Mamone nel suo settore era un grande esperto di impiantistica tecnologica molto noto e apprezzato. Aveva lavorato in occasione di grandi eventi e di concerti (l’ultimo, in ordine di tempo, quello dei 99Posse al Giardino Corallo).
E sono strazianti i ricordi di chi gli ha voluto bene: “Oggi è un giorno particolare, irreale, buio - scrive un collega nella pagina social - perché dopo 20 anni per la prima volta oggi non andrò al lavoro, non suonerò il tuo citofono per farmi tirare le chiavi. Me ne hai insegnato di cose in vent'anni...e non solo il lavoro...te ne vai nel modo più brutto che ci possa essere. Te ne vai facendo quello che hai sempre fatto, ciò che amavi più di tutto. Te ne vai lavorando, in un silenzio straziante che non era il tuo modo... perché alzavi il volume e l'impianto suonava in maniera perfetta".
"Non si può morire così stupido - è lo sfogo di chi ha lavorato con lui - La mia adolescenza è legata al tuo ricordo e a quello dei mille palchi affrontati assieme già dai primi anni 90. Da te ho imparato tantissime cose. Avevi una passione inarrestabile e ne abbiamo vissute tante insieme fino all’anno scorso. Non ti stancavi mai e ricordo la tua frase ogni qualvolta accendevi un impianto appena piazzato sul palco: si senti na bumma!”.
“Caro Raimondo, Operatore competente, professionista vero, sempre presente con passione e dedizione”, scrive l’imprenditore Carmelo Picciotto. “Ricordo ancora nella meta degli anni 90 le "notti live " di Messina, quando l’allora presidente dell’APT e assessore alla cultura, Luigi Ragno, diede il via a quel meraviglioso progetto. Al Dolcevita, dove quelle serate prendevano vita, la tua collaborazione era spesso una garanzia di qualità e impegno.
Adesso, caro Raimondo, potrai "organizzare eventi professionali" accanto al Buon Dio e ricevere le congratulazioni degli Angeli.
La tua scomparsa è una grande perdita per il mondo musicale e tecnico di Messina.

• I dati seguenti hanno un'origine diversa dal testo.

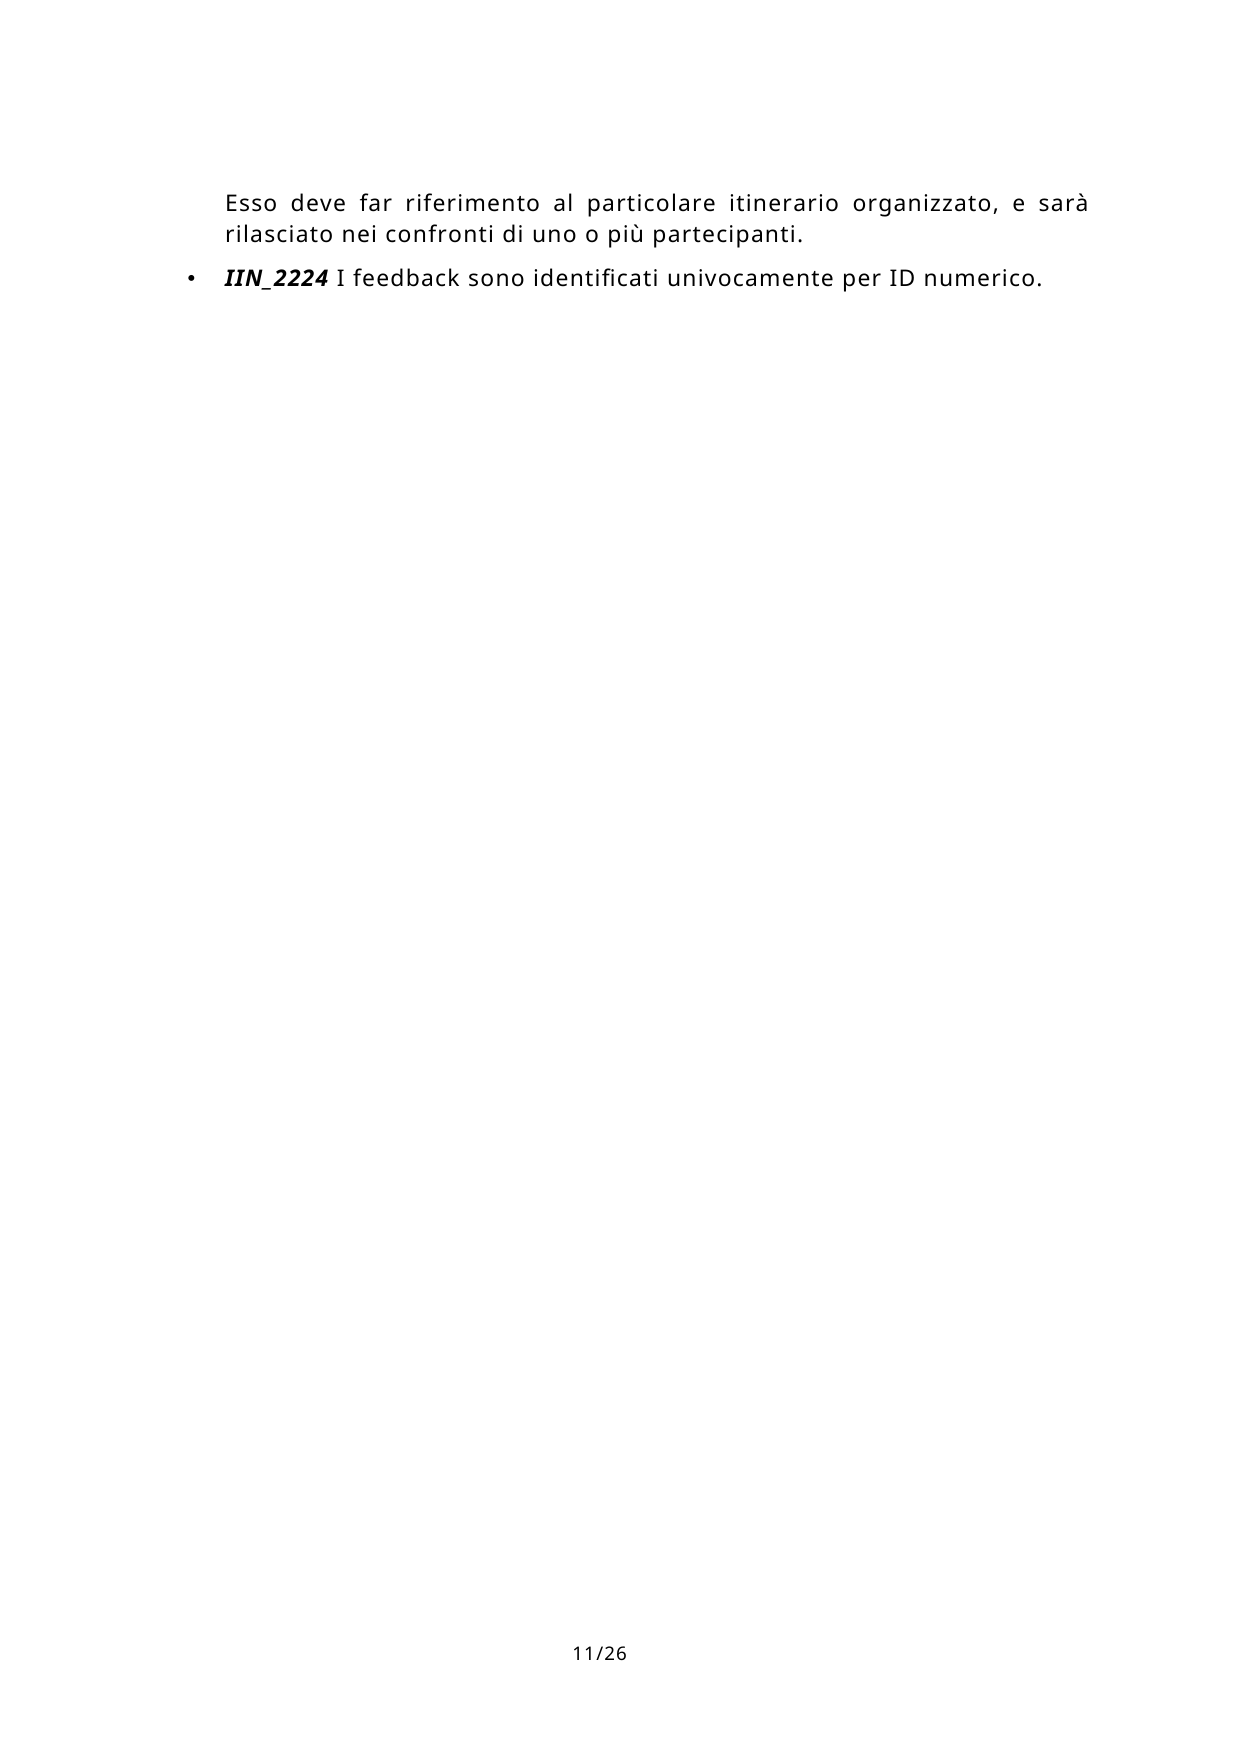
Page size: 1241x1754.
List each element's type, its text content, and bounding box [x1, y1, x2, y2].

list IIN_2224 I feedback sono identificati univocamente per ID numerico. [187, 262, 1090, 293]
list Esso deve far riferimento al particolare itinerario organizzato, e sarà rilasciato nei confronti di uno o più partecipanti. [187, 187, 1090, 250]
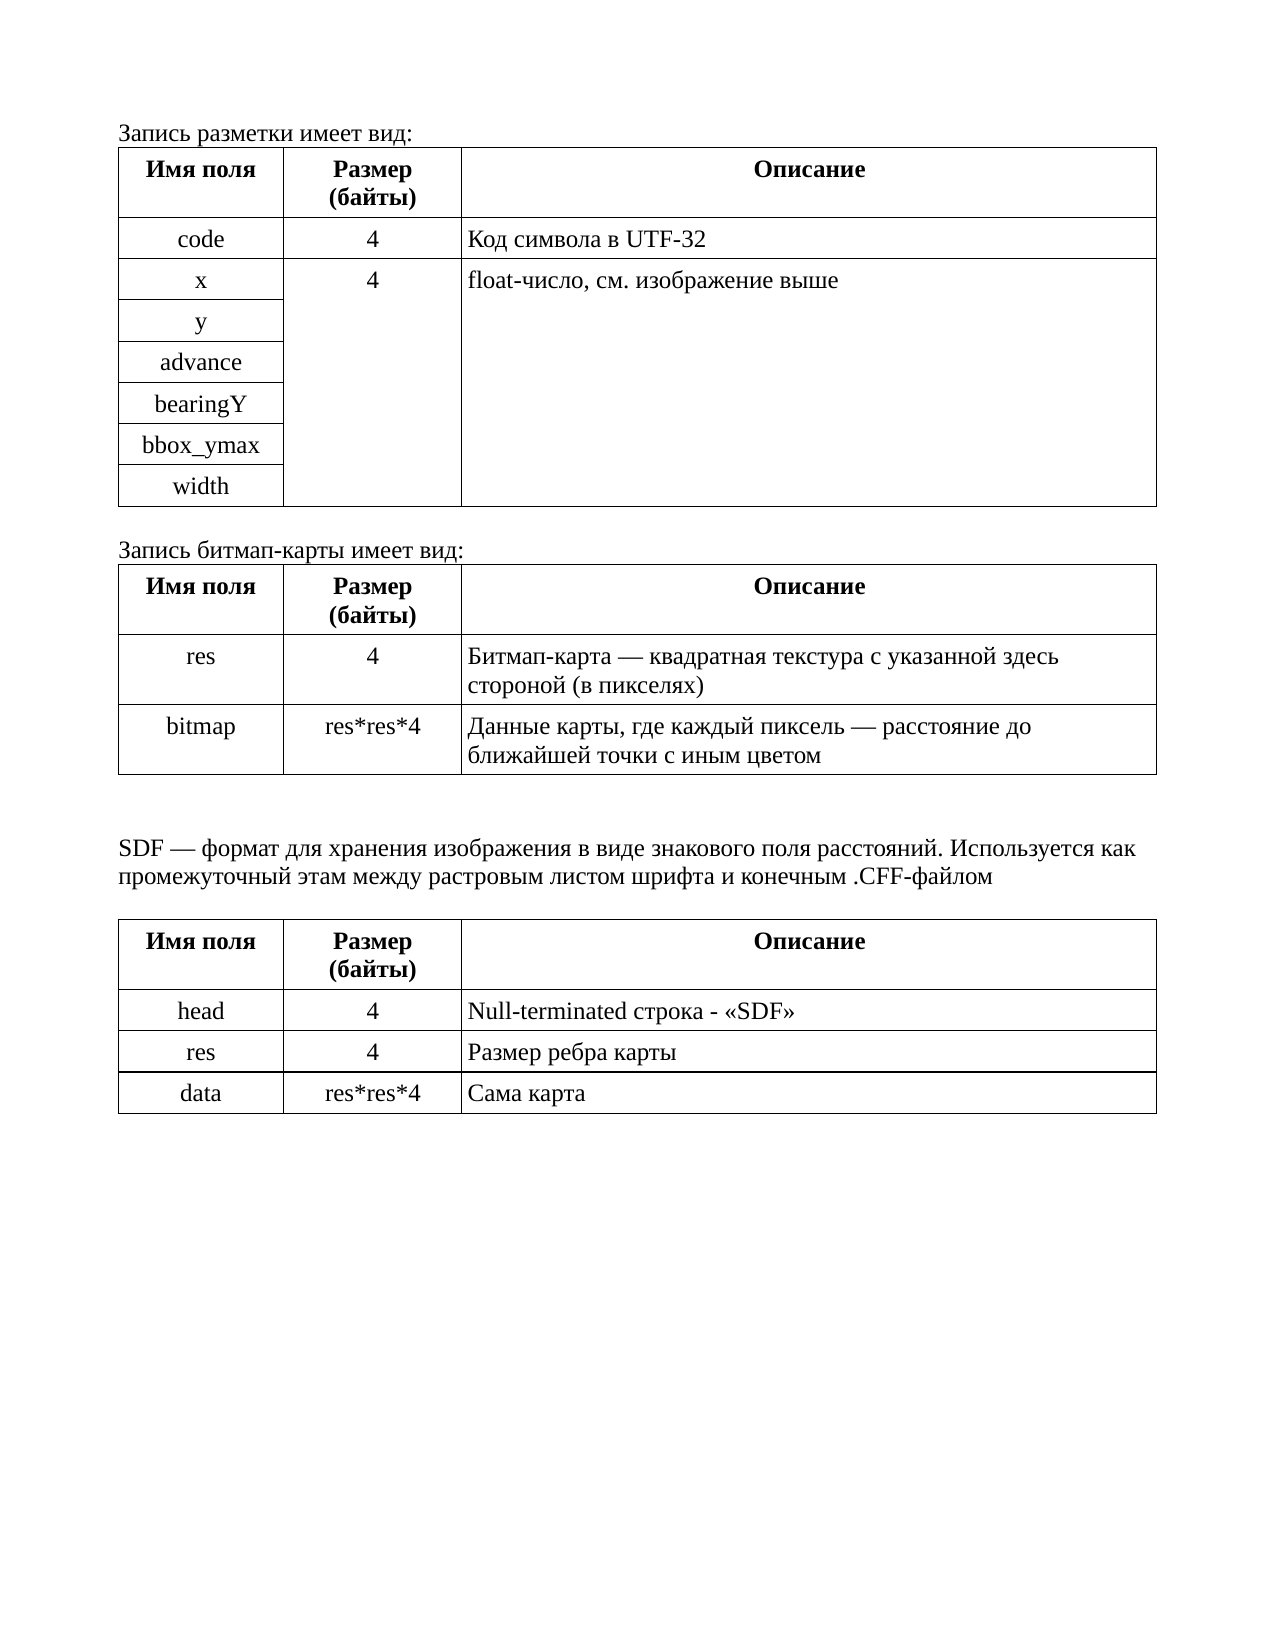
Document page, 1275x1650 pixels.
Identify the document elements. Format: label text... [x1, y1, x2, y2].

table_cell x [119, 259, 283, 299]
table_header Размер (байты) [284, 565, 461, 634]
table_cell 4 [284, 990, 461, 1030]
table_cell res*res*4 [284, 705, 461, 774]
table_header Имя поля [119, 565, 283, 634]
table_header Имя поля [119, 920, 283, 989]
table_cell bitmap [119, 705, 283, 774]
text Запись разметки имеет вид: [118, 118, 1157, 147]
table_cell res [119, 635, 283, 704]
table_cell Сама карта [462, 1073, 1156, 1113]
table_header Описание [462, 565, 1156, 634]
table_cell head [119, 990, 283, 1030]
table_cell 4 [284, 259, 461, 506]
table_header Размер (байты) [284, 148, 461, 217]
text Запись битмап-карты имеет вид: [118, 535, 1157, 564]
table_header Размер (байты) [284, 920, 461, 989]
table_cell y [119, 300, 283, 341]
table_cell 4 [284, 218, 461, 258]
table_cell Размер ребра карты [462, 1031, 1156, 1071]
table_header Имя поля [119, 148, 283, 217]
text SDF — формат для хранения изображения в виде знакового поля расстояний. Используется как промежуточный этам между растровым листом шрифта и конечным .CFF-файлом [118, 833, 1157, 890]
table_cell float-число, см. изображение выше [462, 259, 1156, 506]
table_cell 4 [284, 635, 461, 704]
table_cell width [119, 465, 283, 506]
table_cell code [119, 218, 283, 258]
table_cell Данные карты, где каждый пиксель — расстояние до ближайшей точки с иным цветом [462, 705, 1156, 774]
table_cell res [119, 1031, 283, 1071]
table_cell res*res*4 [284, 1073, 461, 1113]
table_cell bearingY [119, 383, 283, 423]
table_header Описание [462, 920, 1156, 989]
table_header Описание [462, 148, 1156, 217]
table_cell 4 [284, 1031, 461, 1071]
table_cell Битмап-карта — квадратная текстура с указанной здесь стороной (в пикселях) [462, 635, 1156, 704]
table_cell advance [119, 342, 283, 382]
table_cell Код символа в UTF-32 [462, 218, 1156, 258]
table_cell Null-terminated строка - «SDF» [462, 990, 1156, 1030]
table_cell data [119, 1073, 283, 1113]
table_cell bbox_ymax [119, 424, 283, 464]
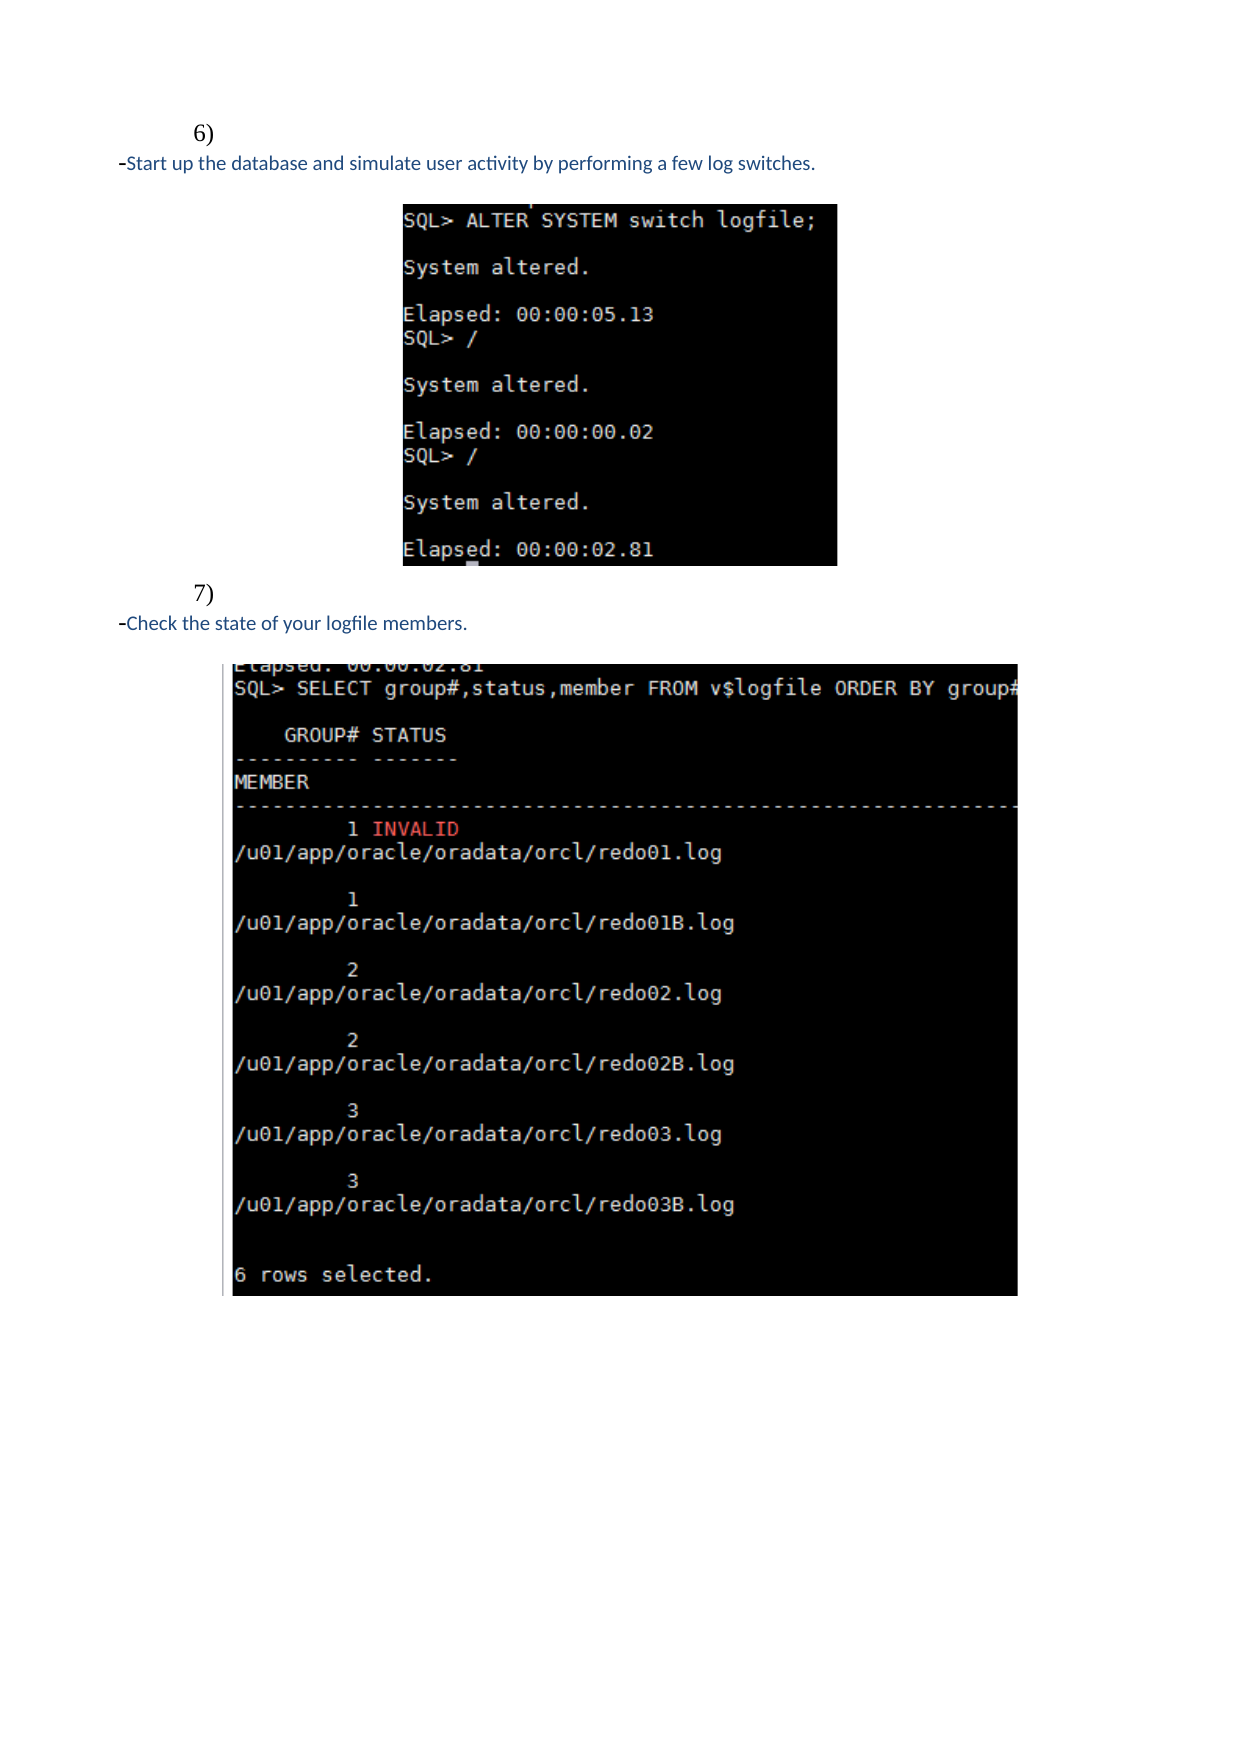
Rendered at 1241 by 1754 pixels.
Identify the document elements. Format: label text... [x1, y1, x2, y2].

text -Check the state of your logfile members. [118, 607, 1122, 636]
picture [402, 204, 838, 566]
picture [222, 664, 1018, 1296]
text 7) [118, 578, 1122, 607]
text 6) [118, 118, 1122, 147]
text -Start up the database and simulate user activity by performing a few log switches. [118, 147, 1122, 176]
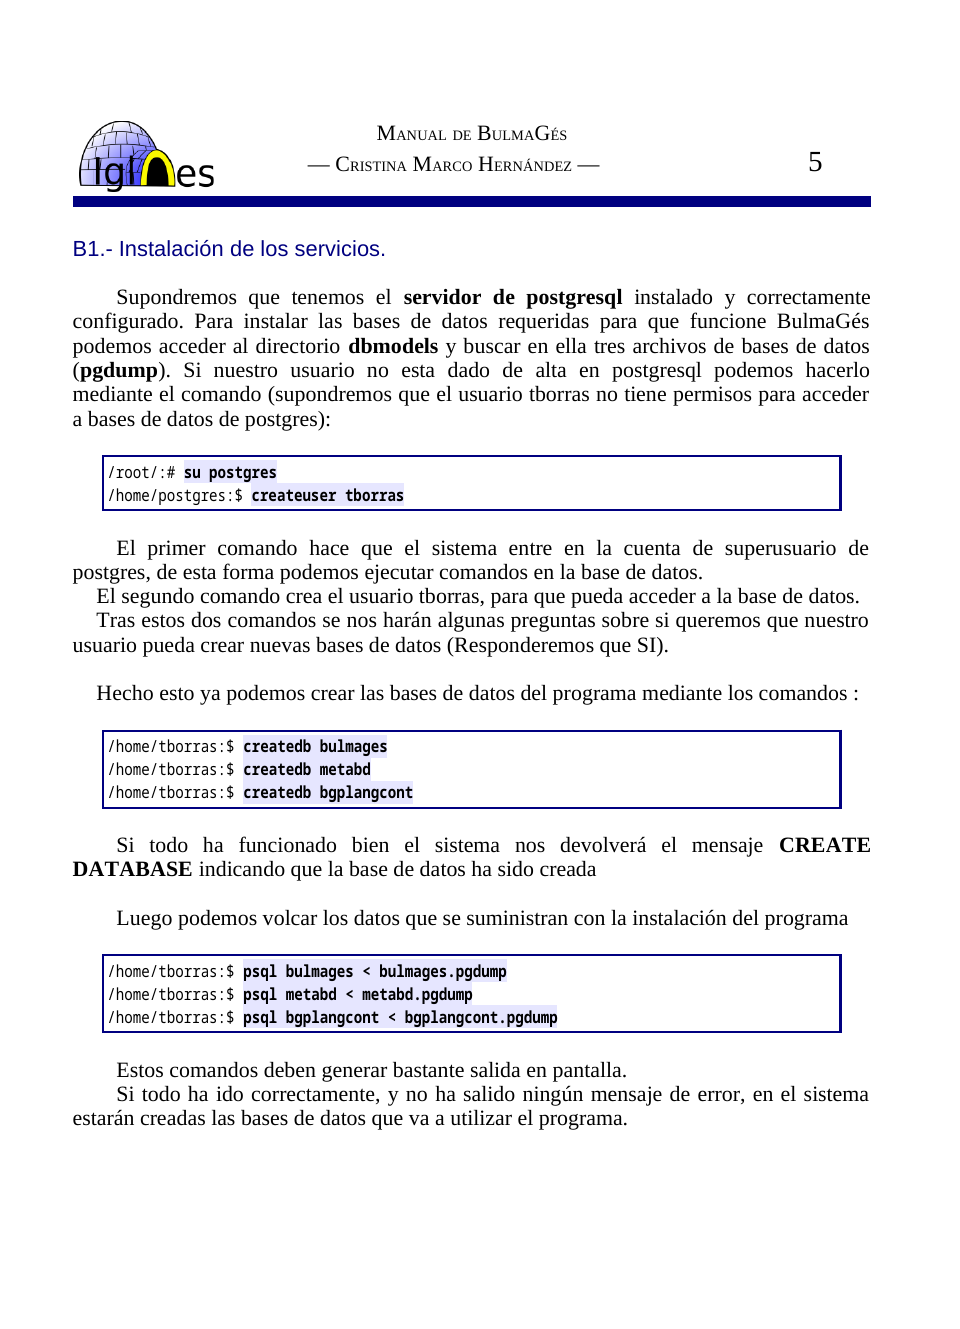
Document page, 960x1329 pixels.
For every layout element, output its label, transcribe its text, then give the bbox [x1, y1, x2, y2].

Fai buon viaggio, con tutto il rispetto e la gratitudine di chi ha avuto la fortuna di lavorare con te”.
LE REAZIONI.
Il segretario generale della Cisl Messina, Antonino Alibrandi, esprime il cordoglio e il dolore della Cisl messinese per questa ennesima tragedia sul lavoro. “Come organizzazione sindacale – afferma Alibrandi – quando si verificano eventi del genere riteniamo che sia una sconfitta per tutto il sistema del mondo del lavoro. La sicurezza, lo ribadiamo, deve essere la priorità di chi fa impresa, di chi lavora, di chi ha un ruolo nel controllo”.
La Cisl rilancia quindi l’urgenza di una maggiore attenzione e responsabilità da parte delle imprese e delle istituzioni per evitare che queste tragedie si ripetano, ricordando che dietro ogni vittima c’è una famiglia e una comunità profondamente segnate dal lutto.
Le autorità hanno aperto un’inchiesta per ricostruire con precisione le dinamiche dell’incidente e verificare eventuali responsabilità. Nel frattempo la città di Messina piange un altro lavoratore che ha perso la vita nell’esercizio delle proprie attività.